Wien (PPR) - Herbert Paierl ist der Estag-Sonne zu nahe gekommen. Der steirische ÖVP-Wirtschaftslandesrat, der nun nach langem Ringen seinen Sessel räumt, galt in der Amtsführung rundum als erfolgreich, er erfand den Auto-Cluster, kurbelte die Wirtschaft an und sanierte das Landesbudget, wenngleich er letzteres nicht mit Strukturreformen, sondern mit Verkauf von Landesvermögen tat. Trotzdem ist sein Rücktritt notwendig: Paierl sonnte sich zu lange im gleißenden Licht einer Clique aus Anwälten und Wirtschaftskapazundern, die den Energiekonzern Estag als nie versiegende Geldquelle für private Geschäftsinteressen verstand. Auch wenn er selbst daraus keinen Nutzen zog, hat ihn dieses Licht doch im entscheidenden Augenblick geblendet - als es nämlich im Vorjahr darum ging, aus dem Skandal rasch und schonungslos Konsequenzen zu ziehen. Da wurde zu lange beschönigt, da wurden enge Freunde geschont. Für die steirische ÖVP insgesamt ist die Causa ein Alarmsignal. Jahrelang lebte m!

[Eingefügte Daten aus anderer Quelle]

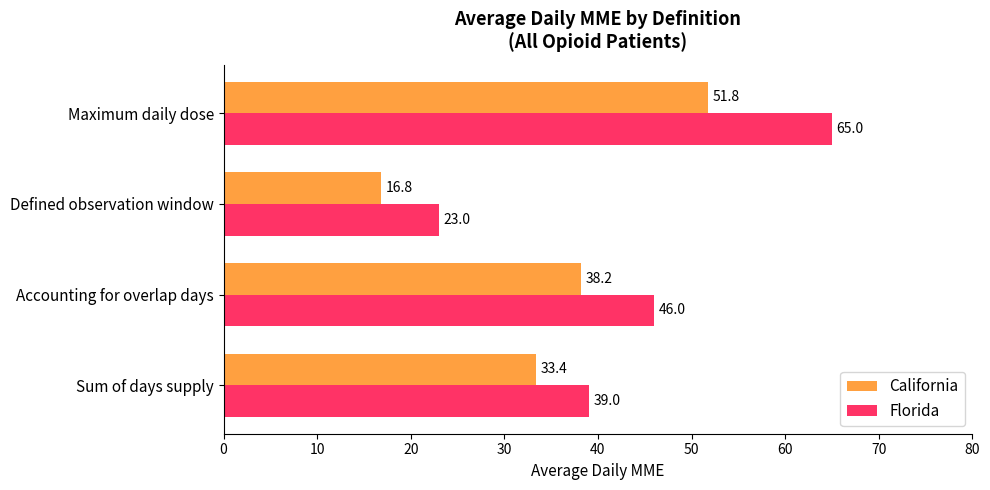

Is the value of Florida at Defined observation window greater than the value of California at Accounting for overlap days?

No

an unter den Fittichen von Waltraud Klasnic fröhlich dahin und dachte nicht an schlechte Zeiten. Als das Gewitter kam, suchte man verzweifelt nach dem nicht vorhandenen Regenschirm. Die Partei, die in der Offensive unschlagbar war, machte in der Defensive viele Fehler. Klasnic selbst benötigte Monate, um den Ernst der Lage zu erkennen. Soll der Schaden eingedämmt werden, darf Paierls Rücktritt aber nicht in Raten erfolgen, sondern muss rasch kommen. Die anderen Parteien sollen sich freilich nicht zu früh freuen. Auch die SPÖ ist in die Causa Estag verstrickt, nur steht ihr die Reinigung noch bevor. Und bisher waren alle Mitbewerber so schwach, um aus der Krise kein Kapital schlagen konnten. Wenn sich die ÖVP jetzt wieder erfängt, wird es für die anderen bei der Wahl 2005 wenig zu erben geben.